If we were considering the portion of the trajectory where the spring is not slack then this fits the force profile for simple harmonic motion. The sum of gravity plus restoring force from the spring will be directly proportional to displacement from the equilibrium position. Yes, this means that this portion of the graph will match a sine wave with a fixed frequency. That period of that wave will be unchanged regardless of amplitude.

If we consider linear damping, the above continues to hold. This portion of the graph would be a sine wave multiplied by a decaying exponential. The period of the wave form will be unchanged regardless of amplitude.

But...

There is another portion of the graph that does not fit this pattern -- the portion when the bungee is slack. If you consider the period of the oscillations of the person on the bungee for a full cycle, including both slack and not-slack time, it will NOT match the period of the wave form for the non-slack-only harmonic motion considered above.

 

[hutchphd]

If this were [linearly damped] harmonic motion and if memory serves, then the period would indeed be unchanged

If we consider linear damping, the above continues to hold. This portion of the graph would be a sine wave multiplied by a decaying exponential. The period of the wave form will be unchanged regardless of amplitude.

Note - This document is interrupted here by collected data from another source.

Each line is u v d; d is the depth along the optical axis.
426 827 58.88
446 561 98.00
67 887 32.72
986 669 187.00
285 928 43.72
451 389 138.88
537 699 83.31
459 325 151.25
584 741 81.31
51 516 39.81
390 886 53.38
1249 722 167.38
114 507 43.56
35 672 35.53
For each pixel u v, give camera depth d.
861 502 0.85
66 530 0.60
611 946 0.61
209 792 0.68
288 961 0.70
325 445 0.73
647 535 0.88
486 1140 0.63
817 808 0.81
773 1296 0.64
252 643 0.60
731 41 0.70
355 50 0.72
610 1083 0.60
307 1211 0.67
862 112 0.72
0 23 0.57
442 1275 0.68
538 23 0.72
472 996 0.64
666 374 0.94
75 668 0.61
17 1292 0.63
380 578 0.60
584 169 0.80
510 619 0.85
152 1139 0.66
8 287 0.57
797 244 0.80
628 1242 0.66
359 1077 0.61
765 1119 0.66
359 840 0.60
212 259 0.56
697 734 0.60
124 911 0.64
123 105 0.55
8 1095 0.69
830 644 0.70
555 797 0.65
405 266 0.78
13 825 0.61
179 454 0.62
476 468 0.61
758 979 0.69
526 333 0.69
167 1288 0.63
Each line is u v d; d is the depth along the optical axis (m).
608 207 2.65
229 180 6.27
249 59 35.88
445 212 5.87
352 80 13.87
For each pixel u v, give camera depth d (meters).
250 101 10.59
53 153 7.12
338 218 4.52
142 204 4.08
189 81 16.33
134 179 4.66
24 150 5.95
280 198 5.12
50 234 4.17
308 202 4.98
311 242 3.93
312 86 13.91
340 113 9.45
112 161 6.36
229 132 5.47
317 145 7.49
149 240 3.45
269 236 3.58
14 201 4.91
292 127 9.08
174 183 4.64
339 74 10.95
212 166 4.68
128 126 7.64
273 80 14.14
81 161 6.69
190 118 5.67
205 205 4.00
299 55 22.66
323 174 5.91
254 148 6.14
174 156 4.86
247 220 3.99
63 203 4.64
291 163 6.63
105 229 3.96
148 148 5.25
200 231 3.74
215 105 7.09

The presence of viscous (velocity proportional or electrical resistance) damping increases the (zero crossing) period for a simple harmonic oscillator (decreases the frequency).
This would seem to make the solution supplied to part (d) to be not quite accurate. Perhaps one can show the net effect to be a shorter interval but that is not clear to me immediately.

.

 

[jbriggs444]

The presence of viscous (velocity proportional or electrical resistance) damping increases the (zero crossing) period for a simple harmonic oscillator (decreases the frequency).
This would seem to make the solution supplied to part (d) to be not quite accurate. Perhaps one can show the net effect to be a shorter interval but that is not clear to me immediately.

I may have been unclear. Yes, I agree that damping increases the period. However amplitude does not change it: A low amplitude portion of the (simple harmonic motion with linear damping) wave is self-similar to a high amplitude portion shifted by a period or three.

Let us shift back to the situation at hand: Bungee that goes slack...

If one imagines a bungee in a low gravity environment with a high tension bungee, the situation may become more stark. Indeed, it may be useful to consider a basketball bouncing in the middle of a basketball court or a steel ball bearing bouncing on a slightly concave steel plate. You have simple harmonic motion while the ball is in contact with the floor. And you have parabolic motion while the ball is aloft.

If you've ever listened to or watched a basketball in this situation, the increase in frequency is dramatic.

 

[hutchphd]

I was also a little worried that the official solutions didn't reflect this change with viscosity but on close examination I guess they do. Good.